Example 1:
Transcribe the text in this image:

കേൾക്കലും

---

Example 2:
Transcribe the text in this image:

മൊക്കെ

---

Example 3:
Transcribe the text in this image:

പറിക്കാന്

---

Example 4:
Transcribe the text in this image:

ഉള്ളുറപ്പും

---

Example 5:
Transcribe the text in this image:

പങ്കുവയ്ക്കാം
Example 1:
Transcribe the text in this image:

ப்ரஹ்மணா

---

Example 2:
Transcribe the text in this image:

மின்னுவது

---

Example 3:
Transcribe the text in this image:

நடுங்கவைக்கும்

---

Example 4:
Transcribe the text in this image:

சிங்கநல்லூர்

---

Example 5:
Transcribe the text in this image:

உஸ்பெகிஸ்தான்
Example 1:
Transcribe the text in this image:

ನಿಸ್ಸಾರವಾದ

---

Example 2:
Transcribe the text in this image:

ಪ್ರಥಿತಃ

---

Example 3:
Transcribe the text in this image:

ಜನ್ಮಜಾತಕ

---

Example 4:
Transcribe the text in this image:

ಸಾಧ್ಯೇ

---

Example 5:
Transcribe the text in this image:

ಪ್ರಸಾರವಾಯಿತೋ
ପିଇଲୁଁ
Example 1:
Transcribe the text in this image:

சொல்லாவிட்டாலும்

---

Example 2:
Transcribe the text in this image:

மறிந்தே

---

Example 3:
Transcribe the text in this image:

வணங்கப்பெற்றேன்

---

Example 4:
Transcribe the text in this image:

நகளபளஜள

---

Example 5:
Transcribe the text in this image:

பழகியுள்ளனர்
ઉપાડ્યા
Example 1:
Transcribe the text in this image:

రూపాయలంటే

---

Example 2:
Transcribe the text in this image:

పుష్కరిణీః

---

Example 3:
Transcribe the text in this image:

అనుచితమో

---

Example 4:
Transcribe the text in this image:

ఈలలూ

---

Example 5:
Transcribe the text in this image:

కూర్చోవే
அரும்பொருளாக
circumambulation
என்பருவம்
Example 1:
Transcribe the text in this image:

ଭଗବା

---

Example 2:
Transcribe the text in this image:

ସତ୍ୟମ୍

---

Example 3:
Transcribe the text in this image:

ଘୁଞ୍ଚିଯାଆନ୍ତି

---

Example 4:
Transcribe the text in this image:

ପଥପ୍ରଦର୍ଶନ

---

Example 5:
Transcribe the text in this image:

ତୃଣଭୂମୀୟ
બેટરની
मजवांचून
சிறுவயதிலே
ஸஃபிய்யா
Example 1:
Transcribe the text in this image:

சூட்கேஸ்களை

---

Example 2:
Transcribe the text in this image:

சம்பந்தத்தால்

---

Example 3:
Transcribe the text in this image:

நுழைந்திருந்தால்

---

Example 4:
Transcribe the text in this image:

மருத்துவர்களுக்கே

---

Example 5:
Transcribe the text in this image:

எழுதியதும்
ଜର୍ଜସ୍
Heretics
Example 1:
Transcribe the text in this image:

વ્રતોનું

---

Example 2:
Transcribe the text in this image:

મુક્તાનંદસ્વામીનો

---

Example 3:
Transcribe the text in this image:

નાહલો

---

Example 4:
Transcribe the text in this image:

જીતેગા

EXERCISE OBJECTIVE
Recast every line of the data above as a Markdown table with the columns "Row" and "Data line", numbering each line and omitting blank lines.

ANSWER TO THE EXERCISE
| Row | Data line |
|---|---|
| 1 | Example 1: |
| 2 | Transcribe the text in this image: |
| 3 | കേൾക്കലും |
| 4 | --- |
| 5 | Example 2: |
| 6 | Transcribe the text in this image: |
| 7 | മൊക്കെ |
| 8 | --- |
| 9 | Example 3: |
| 10 | Transcribe the text in this image: |
| 11 | പറിക്കാന് |
| 12 | --- |
| 13 | Example 4: |
| 14 | Transcribe the text in this image: |
| 15 | ഉള്ളുറപ്പും |
| 16 | --- |
| 17 | Example 5: |
| 18 | Transcribe the text in this image: |
| 19 | പങ്കുവയ്ക്കാം |
| 20 | Example 1: |
| 21 | Transcribe the text in this image: |
| 22 | ப்ரஹ்மணா |
| 23 | --- |
| 24 | Example 2: |
| 25 | Transcribe the text in this image: |
| 26 | மின்னுவது |
| 27 | --- |
| 28 | Example 3: |
| 29 | Transcribe the text in this image: |
| 30 | நடுங்கவைக்கும் |
| 31 | --- |
| 32 | Example 4: |
| 33 | Transcribe the text in this image: |
| 34 | சிங்கநல்லூர் |
| 35 | --- |
| 36 | Example 5: |
| 37 | Transcribe the text in this image: |
| 38 | உஸ்பெகிஸ்தான் |
| 39 | Example 1: |
| 40 | Transcribe the text in this image: |
| 41 | ನಿಸ್ಸಾರವಾದ |
| 42 | --- |
| 43 | Example 2: |
| 44 | Transcribe the text in this image: |
| 45 | ಪ್ರಥಿತಃ |
| 46 | --- |
| 47 | Example 3: |
| 48 | Transcribe the text in this image: |
| 49 | ಜನ್ಮಜಾತಕ |
| 50 | --- |
| 51 | Example 4: |
| 52 | Transcribe the text in this image: |
| 53 | ಸಾಧ್ಯೇ |
| 54 | --- |
| 55 | Example 5: |
| 56 | Transcribe the text in this image: |
| 57 | ಪ್ರಸಾರವಾಯಿತೋ |
| 58 | ପିଇଲୁଁ |
| 59 | Example 1: |
| 60 | Transcribe the text in this image: |
| 61 | சொல்லாவிட்டாலும் |
| 62 | --- |
| 63 | Example 2: |
| 64 | Transcribe the text in this image: |
| 65 | மறிந்தே |
| 66 | --- |
| 67 | Example 3: |
| 68 | Transcribe the text in this image: |
| 69 | வணங்கப்பெற்றேன் |
| 70 | --- |
| 71 | Example 4: |
| 72 | Transcribe the text in this image: |
| 73 | நகளபளஜள |
| 74 | --- |
| 75 | Example 5: |
| 76 | Transcribe the text in this image: |
| 77 | பழகியுள்ளனர் |
| 78 | ઉપાડ્યા |
| 79 | Example 1: |
| 80 | Transcribe the text in this image: |
| 81 | రూపాయలంటే |
| 82 | --- |
| 83 | Example 2: |
| 84 | Transcribe the text in this image: |
| 85 | పుష్కరిణీః |
| 86 | --- |
| 87 | Example 3: |
| 88 | Transcribe the text in this image: |
| 89 | అనుచితమో |
| 90 | --- |
| 91 | Example 4: |
| 92 | Transcribe the text in this image: |
| 93 | ఈలలూ |
| 94 | --- |
| 95 | Example 5: |
| 96 | Transcribe the text in this image: |
| 97 | కూర్చోవే |
| 98 | அரும்பொருளாக |
| 99 | circumambulation |
| 100 | என்பருவம் |
| 101 | Example 1: |
| 102 | Transcribe the text in this image: |
| 103 | ଭଗବା |
| 104 | --- |
| 105 | Example 2: |
| 106 | Transcribe the text in this image: |
| 107 | ସତ୍ୟମ୍ |
| 108 | --- |
| 109 | Example 3: |
| 110 | Transcribe the text in this image: |
| 111 | ଘୁଞ୍ଚିଯାଆନ୍ତି |
| 112 | --- |
| 113 | Example 4: |
| 114 | Transcribe the text in this image: |
| 115 | ପଥପ୍ରଦର୍ଶନ |
| 116 | --- |
| 117 | Example 5: |
| 118 | Transcribe the text in this image: |
| 119 | ତୃଣଭୂମୀୟ |
| 120 | બેટરની |
| 121 | मजवांचून |
| 122 | சிறுவயதிலே |
| 123 | ஸஃபிய்யா |
| 124 | Example 1: |
| 125 | Transcribe the text in this image: |
| 126 | சூட்கேஸ்களை |
| 127 | --- |
| 128 | Example 2: |
| 129 | Transcribe the text in this image: |
| 130 | சம்பந்தத்தால் |
| 131 | --- |
| 132 | Example 3: |
| 133 | Transcribe the text in this image: |
| 134 | நுழைந்திருந்தால் |
| 135 | --- |
| 136 | Example 4: |
| 137 | Transcribe the text in this image: |
| 138 | மருத்துவர்களுக்கே |
| 139 | --- |
| 140 | Example 5: |
| 141 | Transcribe the text in this image: |
| 142 | எழுதியதும் |
| 143 | ଜର୍ଜସ୍ |
| 144 | Heretics |
| 145 | Example 1: |
| 146 | Transcribe the text in this image: |
| 147 | વ્રતોનું |
| 148 | --- |
| 149 | Example 2: |
| 150 | Transcribe the text in this image: |
| 151 | મુક્તાનંદસ્વામીનો |
| 152 | --- |
| 153 | Example 3: |
| 154 | Transcribe the text in this image: |
| 155 | નાહલો |
| 156 | --- |
| 157 | Example 4: |
| 158 | Transcribe the text in this image: |
| 159 | જીતેગા |